DO THIS: Edit the rows below by replacing every "Transcribe" with "Copy", and leave everything else unchanged.

STORED ROWS:
[start]
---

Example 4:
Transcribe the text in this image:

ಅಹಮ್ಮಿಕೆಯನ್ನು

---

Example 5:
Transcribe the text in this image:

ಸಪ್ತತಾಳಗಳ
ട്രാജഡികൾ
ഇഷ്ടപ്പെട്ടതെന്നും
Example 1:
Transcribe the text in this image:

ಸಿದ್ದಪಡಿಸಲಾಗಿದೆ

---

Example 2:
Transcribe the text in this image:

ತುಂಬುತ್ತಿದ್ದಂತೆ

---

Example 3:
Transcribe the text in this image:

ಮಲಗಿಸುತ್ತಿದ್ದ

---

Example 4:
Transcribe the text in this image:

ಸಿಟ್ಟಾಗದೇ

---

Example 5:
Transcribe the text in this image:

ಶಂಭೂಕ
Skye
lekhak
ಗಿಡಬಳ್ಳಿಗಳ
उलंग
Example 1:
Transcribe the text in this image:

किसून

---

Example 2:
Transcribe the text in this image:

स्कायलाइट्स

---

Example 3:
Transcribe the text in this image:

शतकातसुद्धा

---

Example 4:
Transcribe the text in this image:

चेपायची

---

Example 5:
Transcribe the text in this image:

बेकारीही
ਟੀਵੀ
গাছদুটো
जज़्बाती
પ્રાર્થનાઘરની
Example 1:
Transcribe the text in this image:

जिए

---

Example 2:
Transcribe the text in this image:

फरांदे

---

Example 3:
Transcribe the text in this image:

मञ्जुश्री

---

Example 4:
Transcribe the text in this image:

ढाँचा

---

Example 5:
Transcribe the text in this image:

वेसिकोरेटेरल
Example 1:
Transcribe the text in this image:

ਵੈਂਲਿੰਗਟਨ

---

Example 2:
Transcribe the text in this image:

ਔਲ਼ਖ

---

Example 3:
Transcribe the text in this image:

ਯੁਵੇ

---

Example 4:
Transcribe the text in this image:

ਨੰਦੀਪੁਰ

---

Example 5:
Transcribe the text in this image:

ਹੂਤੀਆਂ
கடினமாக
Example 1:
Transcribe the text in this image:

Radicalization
[end]
WRITTEN SOLUTION:
---

Example 4:
Copy the text in this image:

ಅಹಮ್ಮಿಕೆಯನ್ನು

---

Example 5:
Copy the text in this image:

ಸಪ್ತತಾಳಗಳ
ട്രാജഡികൾ
ഇഷ്ടപ്പെട്ടതെന്നും
Example 1:
Copy the text in this image:

ಸಿದ್ದಪಡಿಸಲಾಗಿದೆ

---

Example 2:
Copy the text in this image:

ತುಂಬುತ್ತಿದ್ದಂತೆ

---

Example 3:
Copy the text in this image:

ಮಲಗಿಸುತ್ತಿದ್ದ

---

Example 4:
Copy the text in this image:

ಸಿಟ್ಟಾಗದೇ

---

Example 5:
Copy the text in this image:

ಶಂಭೂಕ
Skye
lekhak
ಗಿಡಬಳ್ಳಿಗಳ
उलंग
Example 1:
Copy the text in this image:

किसून

---

Example 2:
Copy the text in this image:

स्कायलाइट्स

---

Example 3:
Copy the text in this image:

शतकातसुद्धा

---

Example 4:
Copy the text in this image:

चेपायची

---

Example 5:
Copy the text in this image:

बेकारीही
ਟੀਵੀ
গাছদুটো
जज़्बाती
પ્રાર્થનાઘરની
Example 1:
Copy the text in this image:

जिए

---

Example 2:
Copy the text in this image:

फरांदे

---

Example 3:
Copy the text in this image:

मञ्जुश्री

---

Example 4:
Copy the text in this image:

ढाँचा

---

Example 5:
Copy the text in this image:

वेसिकोरेटेरल
Example 1:
Copy the text in this image:

ਵੈਂਲਿੰਗਟਨ

---

Example 2:
Copy the text in this image:

ਔਲ਼ਖ

---

Example 3:
Copy the text in this image:

ਯੁਵੇ

---

Example 4:
Copy the text in this image:

ਨੰਦੀਪੁਰ

---

Example 5:
Copy the text in this image:

ਹੂਤੀਆਂ
கடினமாக
Example 1:
Copy the text in this image:

Radicalization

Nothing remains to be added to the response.